Gallstones: Symptoms, Causes, Treatment

Did you know that gallstones are a condition affecting as many as 1 in 12 Americans, making it the fifth leading cause of hospitalization for adults in the U.S? To understand gallstones better, it is necessary to learn about the gallbladder – an organ where gallstones form.

The gallbladder is a storage pool for an emulsifying fluid produced by the liver called bile. Generally, when you eat, the gallbladder releases bile, which is transported through bile ducts to the small intestine to digest food particles.

What are Gallstones?

Gallstone is a solid crystallized deposit that forms when the natural balance of the substances that make up bile becomes disturbed. These substances are cholesterol, bile salts, and waste products such as the pigment bilirubin.

While not all gallstones are painful and cause noticeable symptoms, you should consult your doctor for proper diagnosis and treatment if you experience excruciating pain on the right side of your upper abdomen.

Causes of Gallstone

Even doctors do not know what causes gallstones to form. Several factors cause the formation of gallstones, and these are:

  • Researchers believe that gallstones form when the bile in the gallbladder contains too much cholesterol and bilirubin.
  • They can also occur when the gallbladder does not empty.

Native Americans develop gallstones more often than any other segment of the population.

Types of Gallstone

There are two types of gallstones which are:

Cholesterol Gallstone

The most common gallstones affecting 80% of patients are cholesterol gallstones, which occur due to excess cholesterol in the bile. This type of gallstone is yellow.

Pigment Gallstone

Pigment gallstones are dark brown and occur due to excessive pigment production such as bilirubin.

Risk Factors of Gallstone

Generally, gallstones tend to run in families (genetic); however other risk factors can lead to gallstone formation. These include:

  • High levels of estrogen or cholesterol.
  • Obesity
  • Medication such as birth control or cholesterol-lowering drugs
  • Underlying health conditions such as diabetes or liver diseases
  • Pregnancy
  • Excessive alcohol consumption

The risk of developing gallstones increases with age, and young women are more likely to develop gallstones than men due to estrogen, which promotes the development of stones.

Symptoms of Gallstone

Most people with gallstones do not experience symptoms and are unaware that they even have them; however, in some cases, a gallstone may become an obstruction blocking the bile duct, causing severe pain in the abdominal area (biliary colic).

This pain can be very sudden and can often spread up the right side of the body to the shoulder and arm. Other gallstones symptoms include jaundice, restlessness, sweating, nausea, and vomiting.


A gastroenterologist is most qualified to diagnose gallstones and develop the best treatment options. Your doctor will perform a physical examination for abdominal pain, jaundice, or swelling symptoms.

Your doctor may order a blood test to detect evidence of obstruction in the bile duct and to determine if the condition is related to other underlying conditions such as ulcers and appendicitis.

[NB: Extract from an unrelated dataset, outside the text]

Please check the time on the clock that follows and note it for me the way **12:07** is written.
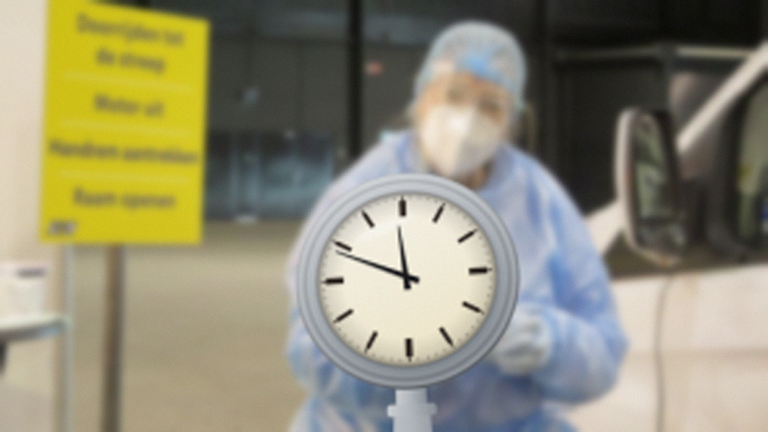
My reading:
**11:49**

Gallstone treatment varies depending on the severity of your condition. Gallstones generally do not cause life-threatening conditions; as such, you can leave them untreated. However, if they cause severe pain, you may need to visit a doctor.

Since the gallbladder is not a vital organ and you can survive without one, your doctor may perform a cholecystectomy (removal of the gallbladder). Most cholecystectomy procedures take place laparoscopically to limit postoperative pain and promote a quick recovery.

Other non-surgical procedures your doctor may perform are:

  • Shock wave lithotripsy
  • Percutaneous drainage of the gallbladder
  • Oral dissolution therapy

Prevention of Gallstone

Food is the number one cause of gallbladder problems; therefore, a proper diet is all you need to prevent gallstones from happening. The easiest way to prevent gallstones is to limit food intake with high saturated fat contents. Some of these foods with saturated fat include:

  • Cakes
  • Fatty meats such as bacon
  • Cheese
  • Cookies

Always include water-soluble fibers in your diet. Vegetables and fruits are excellent sources of these fibers. Additionally, you can exercise regularly to maintain a healthy weight.

Final Thought

While you may be living with gallstones and not experience any noticeable symptoms, your loved ones might not be so lucky. So always seek professional advice when you feel a sharp pain in your abdomen and other signs of gallbladder disease.